Assignment: Repeat the span of the entries below that starts at the line with "right shoulder: (139, 361)" and ends at the line with "right front paw: (396, 504)", nothing more. Skip the pictures.

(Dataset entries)
[Start of section]
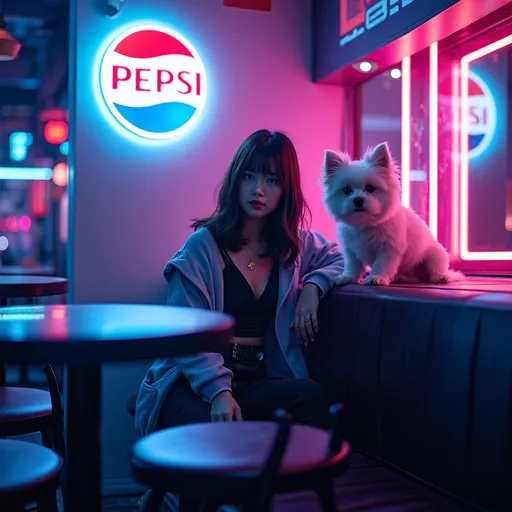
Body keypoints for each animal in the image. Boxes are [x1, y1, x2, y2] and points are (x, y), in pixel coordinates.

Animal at [324, 142, 464, 286]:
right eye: (346, 190)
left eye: (370, 188)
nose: (358, 200)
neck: (366, 224)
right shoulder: (350, 251)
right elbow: (352, 265)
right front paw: (348, 277)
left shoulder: (388, 249)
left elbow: (381, 264)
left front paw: (377, 277)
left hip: (435, 255)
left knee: (435, 270)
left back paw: (441, 276)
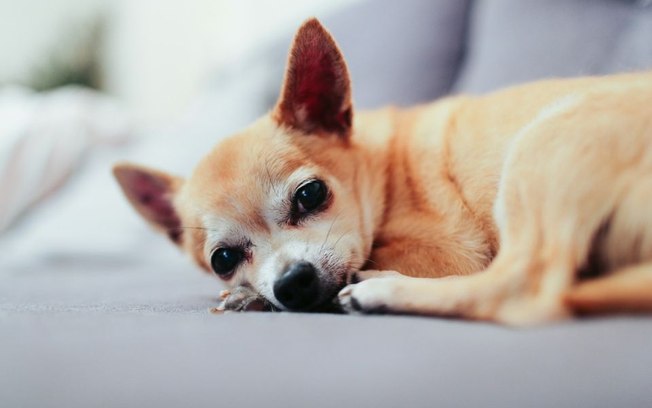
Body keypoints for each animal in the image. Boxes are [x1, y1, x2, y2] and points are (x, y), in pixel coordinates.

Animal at [113, 18, 652, 326]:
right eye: (222, 259)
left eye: (310, 195)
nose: (291, 283)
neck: (383, 169)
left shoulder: (451, 253)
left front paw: (253, 298)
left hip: (547, 141)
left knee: (522, 288)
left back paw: (380, 289)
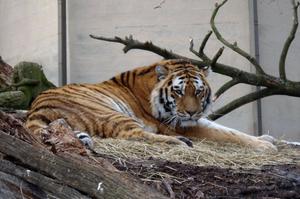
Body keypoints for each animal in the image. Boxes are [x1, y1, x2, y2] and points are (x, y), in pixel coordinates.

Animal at [25, 59, 276, 152]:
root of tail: (35, 108)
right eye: (178, 91)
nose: (191, 111)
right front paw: (266, 146)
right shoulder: (181, 124)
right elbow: (227, 135)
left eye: (198, 91)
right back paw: (180, 142)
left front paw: (268, 139)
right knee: (134, 135)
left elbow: (228, 129)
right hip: (108, 112)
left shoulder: (192, 120)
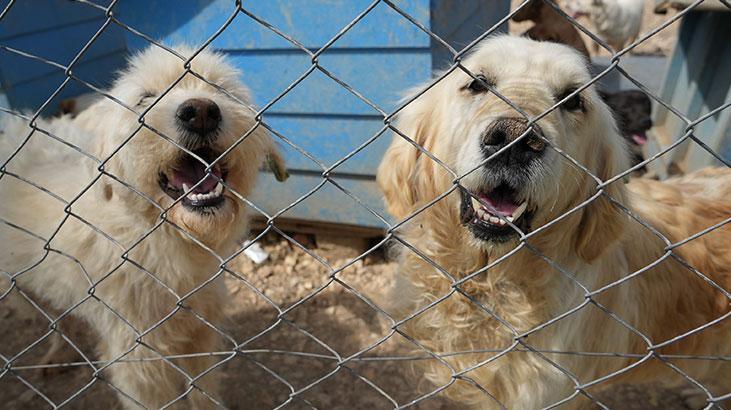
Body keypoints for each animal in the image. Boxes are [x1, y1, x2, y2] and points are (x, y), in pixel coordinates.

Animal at [0, 45, 284, 410]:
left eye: (221, 89)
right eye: (144, 98)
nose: (201, 112)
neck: (161, 237)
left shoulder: (200, 335)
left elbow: (202, 391)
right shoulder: (139, 361)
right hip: (19, 289)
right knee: (54, 320)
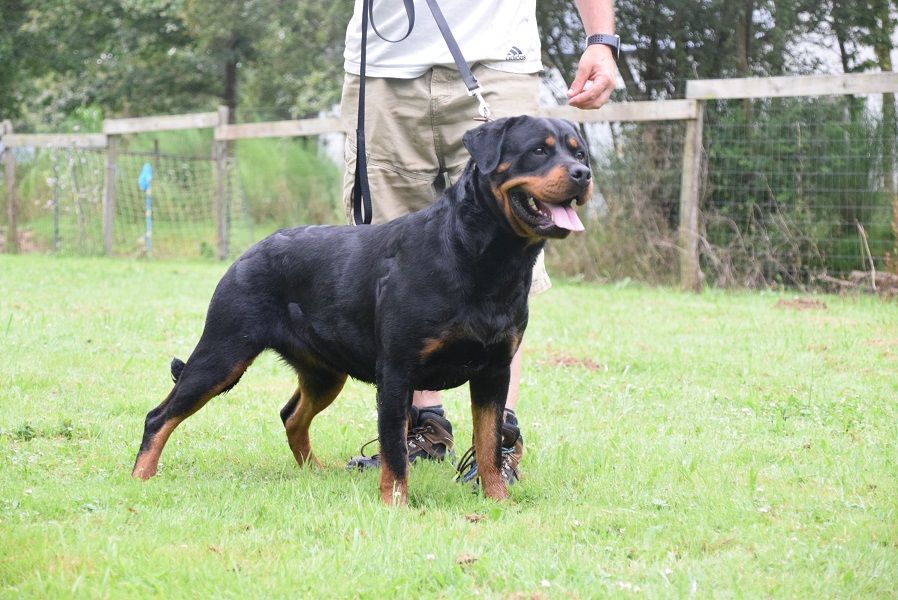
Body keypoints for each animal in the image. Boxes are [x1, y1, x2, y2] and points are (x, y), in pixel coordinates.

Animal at [131, 115, 588, 504]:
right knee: (159, 415)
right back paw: (140, 478)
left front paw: (497, 501)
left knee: (291, 416)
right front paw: (396, 504)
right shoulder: (398, 371)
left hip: (323, 372)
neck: (480, 257)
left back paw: (315, 472)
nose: (583, 174)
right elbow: (395, 451)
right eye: (539, 151)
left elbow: (490, 443)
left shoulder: (494, 370)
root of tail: (249, 251)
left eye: (578, 153)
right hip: (223, 352)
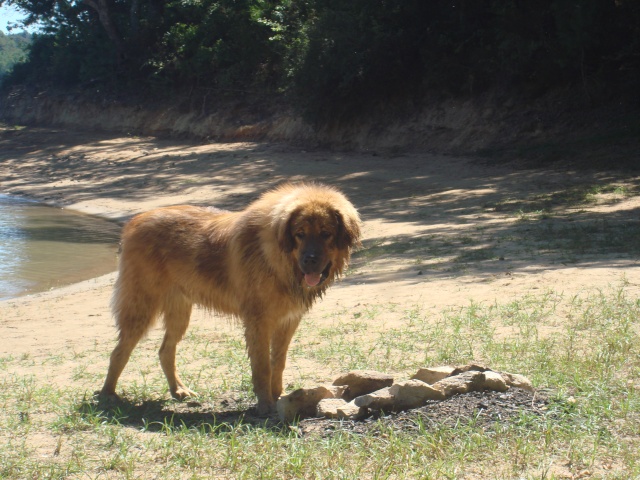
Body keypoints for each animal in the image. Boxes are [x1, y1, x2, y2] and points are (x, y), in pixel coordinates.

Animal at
[End of section]
Response to the exercise:
right shoulder: (139, 361)
right hip: (19, 289)
right knee: (54, 320)
Body keypoints for each animal in the image. Boxes are [x1, y1, x2, y2] and points are (x, y), in pixel coordinates.

Animal at [131, 115, 588, 504]:
right knee: (159, 415)
right back paw: (140, 478)
left front paw: (497, 501)
left knee: (291, 416)
right front paw: (396, 504)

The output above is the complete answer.